Una escapada con su padre

En este repaso retrospectivo, Diego López hace una parada en el año que se rompió la mano. Dice que fue una suerte porque entonces su entrenador, un asturiano que se llamaba Acevedo, le dijo: "Nenín, te quiero entrenando de jugador". Aquello le cambió la vida. "Me lo pasé pipa y mejoré una animalada con los pies".

Ahora mismo él también trata de hacer mejores a los 57 chavales que acuden a World Soccer, un complemento a su empresa de reformas. "Aunque también he tenido una tienda de ropa de mujer y más cosas. Soy polifacético. Aunque mi mayor defecto es que llevo muchas cosas a la vez y me cuesta centrarme. Pero mi mujer me aprieta mucho y me devuelve a la realidad".

A su lado, encima de la mesa, están los seis teléfonos móviles. Uno para cada uno de los frentes que tiene en su vida. Está claro que son demasiados y ahora se entiende perfectamente que llegue una hora tarde. Si lo raro, con tanto teléfono, con tanto trabajo, es que le dé tiempo a dormir. Por eso carga con 23 kilos extras que apenas le entran en la chaqueta del chándal. Porque ya casi nunca se escapa a la montaña a correr.
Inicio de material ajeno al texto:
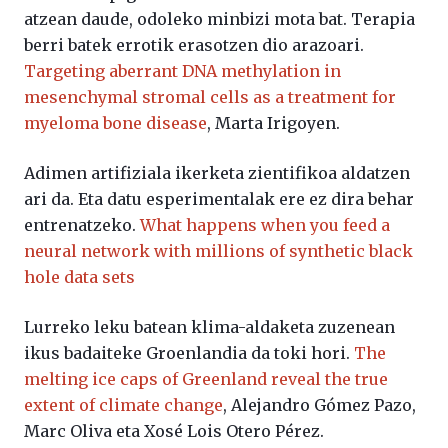
atzean daude, odoleko minbizi mota bat. Terapia
berri batek errotik erasotzen dio arazoari.
Targeting aberrant DNA methylation in
mesenchymal stromal cells as a treatment for
myeloma bone disease
, Marta Irigoyen.
Adimen artifiziala ikerketa zientifikoa aldatzen
ari da. Eta datu esperimentalak ere ez dira behar
entrenatzeko.
What happens when you feed a
neural network with millions of synthetic black
hole data sets
Lurreko leku batean klima-aldaketa zuzenean
ikus badaiteke Groenlandia da toki hori.
The
melting ice caps of Greenland reveal the true
extent of climate change
, Alejandro Gómez Pazo,
Marc Oliva eta Xosé Lois Otero Pérez.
Como en aquella primera carrera que hizo al llegar a esta tierra, en Cortes de Pallás, donde entró en el puesto 18. "Pero entonces pesaba 70 kilos y ahora estoy en 93...". Pero eso se ha acabado, jura, y dice que, como el año pasado se compró una caravana, le ha propuesto a su padre que una vez al año se escapen los dos solos para que Diego corra una carrera y su padre lo acompañe. Pero eso aún está por ver. Porque en cuanto sale de la oficina, con el sol ya a ras de suelo, no paran de avasallarle sus colaboradores haciéndole preguntas. "Gallego, ¿dónde están los petos?".